The disparity that the Huffington Post poll shows between people who agree with the ideas of feminism but refuse to use the word shouldn’t be surprising. It’s nothing new. The word feminism has never been very popular — words that stand for radical change from the status quo rarely are — and a generation of women has grown up believing that the battle for women’s rights has been won. So why take on a label that might rub people the wrong way? 

But all that is starting to change. A poll commissioned by Ms. magazine earlier this year found that 55% of women voters and 30% of male voters considered themselves to be feminists. Furthermore, the results were 9 points higher than in 2008. So what’s going on here? People are waking up to realize that the battle for women’s rights is not in the past. 

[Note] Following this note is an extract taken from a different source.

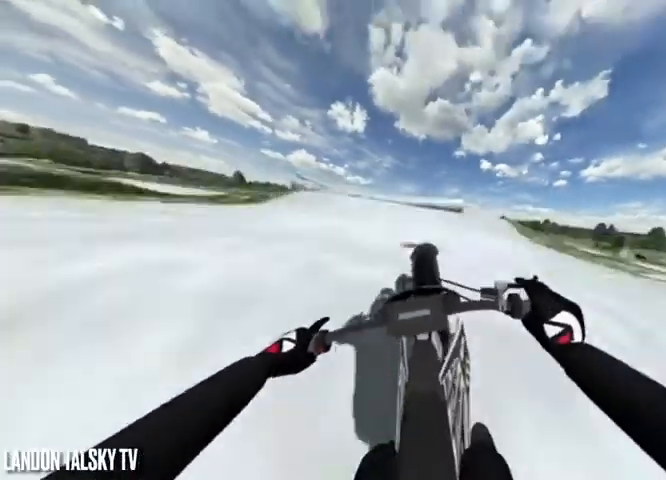
{"buttons": ["R2"], "left_stick": "right", "right_stick": "down", "events": [[83, "right_stick", "down-left"], [417, "right_stick", "down"]]}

In the past year alone, the attacks on women’s rights have been enough to mobilize women who realize they can’t take the work of their predecessors for granted.  In March 2012, the Violence Against Women Act was left to languish without bipartisan support for the first time since 1994, and wasn’t renewed until February 2013. A slew of states throughout the country have passed abortion restrictions so extreme that they effectively prevent women from accessing their constitutional rights. Multiple Republican candidates made comments denigrating rape survivors. Religious groups lined up to protest the contraception mandate. 

It’s a shocking wake-up call to the current generation of young women that things like contraception are even up for debate. That’s why even though news outlets keep pumping out trendy pieces about how millennial women don’t care about feminism, there is a thriving online feminist activist movement that is driven by young women. The Ms. magazine poll found 59% of women voters under 30 identified as feminist — and that’s important.

The rise of the MRA — Men’s Rights Activists — movement, loathsome as it is, can be taken as a sign that the feminist movement is actually gaining in strength right now.  Men’s Rights Activists claim that men are actually the ones who are repressed.  They think that women’s rights have gone far enough and men’s rights are under attack now. The loss of privilege for a traditionally privileged group usually creates some sort of backlash, and there’s no reason for a reactionary movement like this to make such a fuss if feminist activism and media isn’t getting some serious mainstream attention.

Supporters of marriage equality are fairly certain they’re going to win the battle, if only because all the people who oppose it are going to die out soon anyway.  Something similar could be said for feminism today. Young people are on the front lines of feminism, and they are the future of our country.